# Mastodon-Crack The skye



## ShaneO))) (Mar 18, 2009)

I have loved this band since the lifesblood ep. One of the first expirimental bands i liked in middle school. A time when i liked bands like mudvayne and Norma jean. They in many ways broke me out of my shell. Each release i've loved. Everyone had its own unique atmosphere. 

Yes it is true the bands latest outing isnt as intense or "heavy" as its predecessors. I ask WHO THE FUCK CARES? Mabey some brainless metal head or a snobby hardcore fan. Crack the skye is a psychedelic masterpiece IMO. This album may dissapoint some, but for me it is perfect. So much going on, yet the compositions are still beautiful and pieced together quite well. The vocals are great on this album IMO(again). Brent Hinds voice in particular. I suggest picking up a copy. 

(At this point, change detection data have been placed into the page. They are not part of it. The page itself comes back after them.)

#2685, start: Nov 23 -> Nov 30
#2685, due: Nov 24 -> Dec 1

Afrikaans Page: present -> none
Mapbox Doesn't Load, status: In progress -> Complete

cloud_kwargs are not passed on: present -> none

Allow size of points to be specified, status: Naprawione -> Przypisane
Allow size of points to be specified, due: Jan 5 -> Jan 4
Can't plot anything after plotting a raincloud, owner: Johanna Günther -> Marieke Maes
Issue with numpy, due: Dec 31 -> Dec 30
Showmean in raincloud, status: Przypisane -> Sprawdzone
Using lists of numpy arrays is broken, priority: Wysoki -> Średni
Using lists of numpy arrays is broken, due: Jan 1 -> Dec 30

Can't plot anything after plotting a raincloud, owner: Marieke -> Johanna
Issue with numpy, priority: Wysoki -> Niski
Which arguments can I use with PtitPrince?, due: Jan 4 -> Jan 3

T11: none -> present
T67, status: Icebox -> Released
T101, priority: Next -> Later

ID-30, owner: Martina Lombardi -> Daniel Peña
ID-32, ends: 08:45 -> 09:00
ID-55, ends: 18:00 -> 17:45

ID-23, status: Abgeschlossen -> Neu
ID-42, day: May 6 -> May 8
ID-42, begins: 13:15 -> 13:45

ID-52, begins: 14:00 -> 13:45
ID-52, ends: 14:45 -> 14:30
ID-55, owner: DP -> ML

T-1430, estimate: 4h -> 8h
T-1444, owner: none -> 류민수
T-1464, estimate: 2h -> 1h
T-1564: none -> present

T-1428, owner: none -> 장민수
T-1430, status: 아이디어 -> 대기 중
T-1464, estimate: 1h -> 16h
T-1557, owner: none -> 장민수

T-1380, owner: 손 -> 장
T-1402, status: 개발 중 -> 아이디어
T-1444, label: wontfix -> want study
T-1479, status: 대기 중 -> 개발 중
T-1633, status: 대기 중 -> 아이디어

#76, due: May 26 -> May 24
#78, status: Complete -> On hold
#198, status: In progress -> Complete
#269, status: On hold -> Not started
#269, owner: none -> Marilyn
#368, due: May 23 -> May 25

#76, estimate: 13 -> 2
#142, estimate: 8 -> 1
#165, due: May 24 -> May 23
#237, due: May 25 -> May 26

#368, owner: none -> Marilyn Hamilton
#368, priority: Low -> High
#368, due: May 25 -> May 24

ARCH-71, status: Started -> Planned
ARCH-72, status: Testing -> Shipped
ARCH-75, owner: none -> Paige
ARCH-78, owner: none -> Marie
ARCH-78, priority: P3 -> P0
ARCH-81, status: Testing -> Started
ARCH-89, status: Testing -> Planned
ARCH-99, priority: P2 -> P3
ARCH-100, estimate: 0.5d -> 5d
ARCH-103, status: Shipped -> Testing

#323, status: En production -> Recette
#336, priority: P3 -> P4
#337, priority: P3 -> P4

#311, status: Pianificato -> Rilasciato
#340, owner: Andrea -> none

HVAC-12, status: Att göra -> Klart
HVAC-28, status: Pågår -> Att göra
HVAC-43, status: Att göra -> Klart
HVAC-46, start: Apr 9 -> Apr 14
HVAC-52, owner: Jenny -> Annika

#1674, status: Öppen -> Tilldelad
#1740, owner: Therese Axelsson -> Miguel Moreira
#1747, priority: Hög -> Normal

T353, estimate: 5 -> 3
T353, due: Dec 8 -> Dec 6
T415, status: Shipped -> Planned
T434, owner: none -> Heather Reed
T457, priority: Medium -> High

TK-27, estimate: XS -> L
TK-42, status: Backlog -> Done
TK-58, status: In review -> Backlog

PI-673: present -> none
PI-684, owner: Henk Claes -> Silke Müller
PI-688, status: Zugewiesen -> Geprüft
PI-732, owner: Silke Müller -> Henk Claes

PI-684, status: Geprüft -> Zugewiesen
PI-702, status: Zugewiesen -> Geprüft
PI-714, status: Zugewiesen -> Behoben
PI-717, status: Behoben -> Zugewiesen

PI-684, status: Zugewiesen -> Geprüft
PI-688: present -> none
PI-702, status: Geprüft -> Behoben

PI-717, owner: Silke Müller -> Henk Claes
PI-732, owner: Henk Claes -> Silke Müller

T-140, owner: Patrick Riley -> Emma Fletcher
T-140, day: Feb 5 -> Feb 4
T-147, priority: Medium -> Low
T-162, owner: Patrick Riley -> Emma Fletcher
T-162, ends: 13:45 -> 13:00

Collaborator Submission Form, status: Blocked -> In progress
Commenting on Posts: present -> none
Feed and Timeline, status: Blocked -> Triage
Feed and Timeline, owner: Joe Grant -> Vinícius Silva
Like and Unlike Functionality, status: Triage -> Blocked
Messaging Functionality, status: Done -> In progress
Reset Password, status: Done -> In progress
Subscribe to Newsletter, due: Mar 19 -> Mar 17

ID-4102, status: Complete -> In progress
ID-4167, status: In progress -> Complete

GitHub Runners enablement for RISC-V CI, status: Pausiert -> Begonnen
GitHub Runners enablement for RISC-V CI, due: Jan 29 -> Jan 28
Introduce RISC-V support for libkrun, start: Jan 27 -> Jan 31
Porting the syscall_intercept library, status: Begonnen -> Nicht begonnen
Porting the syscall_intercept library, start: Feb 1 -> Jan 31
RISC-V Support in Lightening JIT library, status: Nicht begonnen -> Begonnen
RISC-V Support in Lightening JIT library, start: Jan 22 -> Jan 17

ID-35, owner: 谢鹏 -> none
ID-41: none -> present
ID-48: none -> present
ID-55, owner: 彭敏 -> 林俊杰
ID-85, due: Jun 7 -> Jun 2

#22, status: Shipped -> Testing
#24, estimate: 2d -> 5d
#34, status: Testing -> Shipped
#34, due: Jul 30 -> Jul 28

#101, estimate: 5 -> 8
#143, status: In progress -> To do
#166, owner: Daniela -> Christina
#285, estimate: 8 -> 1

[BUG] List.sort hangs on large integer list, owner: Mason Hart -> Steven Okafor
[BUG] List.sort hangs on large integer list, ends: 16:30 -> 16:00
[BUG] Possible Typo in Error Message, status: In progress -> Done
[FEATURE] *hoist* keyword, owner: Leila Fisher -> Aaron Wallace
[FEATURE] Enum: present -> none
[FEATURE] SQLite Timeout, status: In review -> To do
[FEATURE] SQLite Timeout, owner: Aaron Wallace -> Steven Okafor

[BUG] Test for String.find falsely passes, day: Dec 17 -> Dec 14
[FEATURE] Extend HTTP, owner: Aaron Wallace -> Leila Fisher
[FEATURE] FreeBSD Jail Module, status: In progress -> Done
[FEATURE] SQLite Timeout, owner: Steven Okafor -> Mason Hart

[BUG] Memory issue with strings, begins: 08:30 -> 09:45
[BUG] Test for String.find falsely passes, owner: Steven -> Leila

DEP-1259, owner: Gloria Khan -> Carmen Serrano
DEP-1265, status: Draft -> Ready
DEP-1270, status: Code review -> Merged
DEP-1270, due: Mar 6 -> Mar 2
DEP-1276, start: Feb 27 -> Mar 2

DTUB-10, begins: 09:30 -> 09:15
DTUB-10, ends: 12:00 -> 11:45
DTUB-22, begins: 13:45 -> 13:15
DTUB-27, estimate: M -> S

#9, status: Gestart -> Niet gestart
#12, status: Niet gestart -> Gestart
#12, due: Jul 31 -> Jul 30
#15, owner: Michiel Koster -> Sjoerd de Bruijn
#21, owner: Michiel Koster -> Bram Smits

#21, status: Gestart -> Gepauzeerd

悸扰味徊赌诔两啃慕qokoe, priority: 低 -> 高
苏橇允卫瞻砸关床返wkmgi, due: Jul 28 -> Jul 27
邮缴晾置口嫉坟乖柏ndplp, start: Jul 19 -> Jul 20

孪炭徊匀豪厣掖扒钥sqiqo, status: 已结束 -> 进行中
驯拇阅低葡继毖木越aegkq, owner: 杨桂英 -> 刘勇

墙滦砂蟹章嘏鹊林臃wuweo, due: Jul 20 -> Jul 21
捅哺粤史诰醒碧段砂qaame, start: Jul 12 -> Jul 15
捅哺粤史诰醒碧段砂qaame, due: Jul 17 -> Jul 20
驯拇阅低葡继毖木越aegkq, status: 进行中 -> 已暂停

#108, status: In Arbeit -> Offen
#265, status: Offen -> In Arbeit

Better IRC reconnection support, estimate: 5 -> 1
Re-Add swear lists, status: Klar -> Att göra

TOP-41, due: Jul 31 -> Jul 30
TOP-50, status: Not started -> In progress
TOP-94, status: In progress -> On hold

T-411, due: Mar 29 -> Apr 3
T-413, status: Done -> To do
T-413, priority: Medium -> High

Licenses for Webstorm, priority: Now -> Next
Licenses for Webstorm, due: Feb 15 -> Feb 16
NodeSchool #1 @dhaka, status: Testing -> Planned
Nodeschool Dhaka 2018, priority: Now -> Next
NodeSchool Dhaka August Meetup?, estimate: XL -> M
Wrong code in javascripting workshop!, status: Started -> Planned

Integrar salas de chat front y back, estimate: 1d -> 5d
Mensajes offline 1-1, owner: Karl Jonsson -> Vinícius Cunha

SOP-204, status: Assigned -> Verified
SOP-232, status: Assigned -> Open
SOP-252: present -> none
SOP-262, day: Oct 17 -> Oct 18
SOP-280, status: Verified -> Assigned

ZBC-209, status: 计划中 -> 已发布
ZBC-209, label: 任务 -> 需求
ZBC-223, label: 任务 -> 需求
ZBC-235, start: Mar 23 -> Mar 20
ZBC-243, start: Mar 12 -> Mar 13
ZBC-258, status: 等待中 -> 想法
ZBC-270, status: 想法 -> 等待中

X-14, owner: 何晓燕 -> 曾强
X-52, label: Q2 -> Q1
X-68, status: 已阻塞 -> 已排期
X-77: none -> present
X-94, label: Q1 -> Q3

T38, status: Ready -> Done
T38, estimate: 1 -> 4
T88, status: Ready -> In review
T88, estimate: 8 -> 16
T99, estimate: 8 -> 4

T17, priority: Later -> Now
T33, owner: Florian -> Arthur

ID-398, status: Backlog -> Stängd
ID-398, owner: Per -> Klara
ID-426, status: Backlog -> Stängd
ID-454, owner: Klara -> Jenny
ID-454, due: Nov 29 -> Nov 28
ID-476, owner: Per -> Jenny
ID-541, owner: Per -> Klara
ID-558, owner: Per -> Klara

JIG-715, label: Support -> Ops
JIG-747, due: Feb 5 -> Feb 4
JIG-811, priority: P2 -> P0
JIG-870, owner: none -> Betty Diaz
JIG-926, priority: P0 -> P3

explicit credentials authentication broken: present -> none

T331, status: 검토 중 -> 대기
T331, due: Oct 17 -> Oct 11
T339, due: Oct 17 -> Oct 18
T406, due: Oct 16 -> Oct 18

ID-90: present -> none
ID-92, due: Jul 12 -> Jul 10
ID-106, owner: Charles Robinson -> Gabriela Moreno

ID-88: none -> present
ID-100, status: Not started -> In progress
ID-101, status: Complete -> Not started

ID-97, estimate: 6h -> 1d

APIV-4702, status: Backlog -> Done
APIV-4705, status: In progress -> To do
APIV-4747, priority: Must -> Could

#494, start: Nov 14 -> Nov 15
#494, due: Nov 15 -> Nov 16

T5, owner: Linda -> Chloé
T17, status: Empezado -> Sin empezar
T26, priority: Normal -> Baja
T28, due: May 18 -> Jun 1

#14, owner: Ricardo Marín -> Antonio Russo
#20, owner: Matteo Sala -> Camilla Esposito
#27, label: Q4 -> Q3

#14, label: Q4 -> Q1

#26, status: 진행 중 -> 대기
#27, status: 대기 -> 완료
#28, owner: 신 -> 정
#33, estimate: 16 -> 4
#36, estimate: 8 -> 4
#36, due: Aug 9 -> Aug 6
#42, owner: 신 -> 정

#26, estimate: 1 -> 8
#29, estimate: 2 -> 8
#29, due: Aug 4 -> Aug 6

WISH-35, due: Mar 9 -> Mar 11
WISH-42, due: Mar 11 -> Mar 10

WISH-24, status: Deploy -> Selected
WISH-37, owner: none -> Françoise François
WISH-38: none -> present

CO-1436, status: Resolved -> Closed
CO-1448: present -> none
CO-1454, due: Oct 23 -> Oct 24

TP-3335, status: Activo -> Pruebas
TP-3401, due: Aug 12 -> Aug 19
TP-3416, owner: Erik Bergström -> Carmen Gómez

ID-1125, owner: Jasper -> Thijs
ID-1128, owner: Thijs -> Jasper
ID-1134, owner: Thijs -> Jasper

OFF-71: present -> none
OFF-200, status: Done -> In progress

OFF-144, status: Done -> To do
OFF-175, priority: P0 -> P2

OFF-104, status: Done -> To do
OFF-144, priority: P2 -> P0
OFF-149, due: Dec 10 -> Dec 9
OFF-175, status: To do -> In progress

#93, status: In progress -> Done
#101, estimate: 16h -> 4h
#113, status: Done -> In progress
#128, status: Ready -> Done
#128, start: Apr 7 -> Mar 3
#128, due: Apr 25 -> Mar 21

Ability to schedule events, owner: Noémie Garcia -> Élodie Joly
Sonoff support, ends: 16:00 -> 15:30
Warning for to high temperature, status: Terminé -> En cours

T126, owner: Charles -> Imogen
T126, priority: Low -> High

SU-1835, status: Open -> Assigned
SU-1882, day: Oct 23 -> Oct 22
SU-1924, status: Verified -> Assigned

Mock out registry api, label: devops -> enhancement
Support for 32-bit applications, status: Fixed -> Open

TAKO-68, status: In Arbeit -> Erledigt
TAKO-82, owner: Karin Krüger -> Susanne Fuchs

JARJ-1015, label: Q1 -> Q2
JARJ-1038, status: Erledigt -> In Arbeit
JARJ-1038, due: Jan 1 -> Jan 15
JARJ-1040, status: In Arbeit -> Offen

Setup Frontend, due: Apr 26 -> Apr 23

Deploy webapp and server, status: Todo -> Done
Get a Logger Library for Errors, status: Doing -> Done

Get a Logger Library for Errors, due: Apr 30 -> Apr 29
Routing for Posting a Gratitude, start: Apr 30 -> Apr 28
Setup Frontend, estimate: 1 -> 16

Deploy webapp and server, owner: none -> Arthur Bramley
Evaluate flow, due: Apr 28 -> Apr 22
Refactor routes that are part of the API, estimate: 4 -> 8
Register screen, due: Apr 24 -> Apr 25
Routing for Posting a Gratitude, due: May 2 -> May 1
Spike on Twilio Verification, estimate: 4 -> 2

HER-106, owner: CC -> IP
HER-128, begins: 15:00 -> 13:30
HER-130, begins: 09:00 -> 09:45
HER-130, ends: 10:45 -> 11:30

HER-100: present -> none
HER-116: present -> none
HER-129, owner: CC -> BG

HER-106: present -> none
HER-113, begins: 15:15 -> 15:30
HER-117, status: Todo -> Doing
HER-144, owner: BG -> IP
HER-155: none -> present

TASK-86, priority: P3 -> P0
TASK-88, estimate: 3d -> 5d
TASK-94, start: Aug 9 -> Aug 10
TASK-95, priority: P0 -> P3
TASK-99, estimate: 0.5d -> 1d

Although the sound has become a bit more tame. The moods, tones and atomosphere remain dark and aggresive. Yet the music glimers with such beauty(i know it sounds dumb corny but w.e.) Mastodons most progressive and unique album in my opinion. 


Now for the flaming.


Track listing and time

Oblivion-5:46

Divinations-3:32

Quintessence-5:28

The Czar-10:55

Ghost of Karelia-5:24

Crack The Skye(feat. Scott Kelly of neurosis)-5:54

The Last Baron-13:03


----------



## Bunneh45 (Mar 18, 2009)

I have never liked Mastodon that much, but I love Baroness (I just ordered Red Album). I listened to this album and it didn't impress me much. The reason I posed here was I saw the O))) in your nick and I am wondering if you listen to Sunn O))). I own the album Black One


----------



## ShaneO))) (Mar 18, 2009)

Bunneh45 said:


> I have never liked Mastodon that much, but I love Baroness (I just ordered Red Album). I listened to this album and it didn't impress me much. The reason I posed here was I saw the O))) in your nick and I am wondering if you listen to Sunn O))). I own the album Black One



I LOVE baroness. The red album was my number 1 LP of last year. I like sunn O))) but my name is more or less derived from the bass amps. Im a bassist yay meenz.


----------



## Bunneh45 (Mar 18, 2009)

Aah I almost forgot that Sunn O)) was named after the amps. I don't have much experience with amps and electric guitars (I play viola/violin), I just listen to the music 

Glad you like Baroness too 

Sorry for hijacking the topic, though, hehe. I'll give some of Mastodon a second listen because I liked some of it but wasn't connecting the first time. I don't listen to sludge that often, and I need to look further into some of the bands. The only other sludge bands I listen to are Zozobra (Just ordered Harmonic Tremors along with Red Album and another drone doom album - Touched by Nadja) and The Ocean (I love Precambrian, which I have, and Fluxion... if only I could find Fluxion somewhere :/).


----------



## Nocturne (Mar 19, 2009)

I LOVE mastodon!  I'm liking the new album so far, haven't heard too much of it.  Leviathan or Remission were their bes tin my opinion, but I dig their new direction too.


----------



## Bunneh45 (Mar 19, 2009)

I re-listened to Leviathan and I just don't like it :/

Red Album came in the mail today, though ^-^


----------



## Aden (Mar 19, 2009)

Oh shit, didn't realize this was out. Picking it up shortly...


----------



## ShaneO))) (Mar 20, 2009)

Bunneh45 said:


> I re-listened to Leviathan and I just don't like it :/
> 
> Red Album came in the mail today, though ^-^



Diffrent strokes, Yay meenz.


----------



## Bunneh45 (Mar 20, 2009)

ShaneO))) said:


> Diffrent strokes, Yay meenz.



... wut? o_o


----------



## ShaneO))) (Mar 21, 2009)

Bunneh45 said:


> ... wut? o_o



You know, "diffrent strokes...for diffrent folks."  Yay meenz= Ya dig? I know its confusing haha.


----------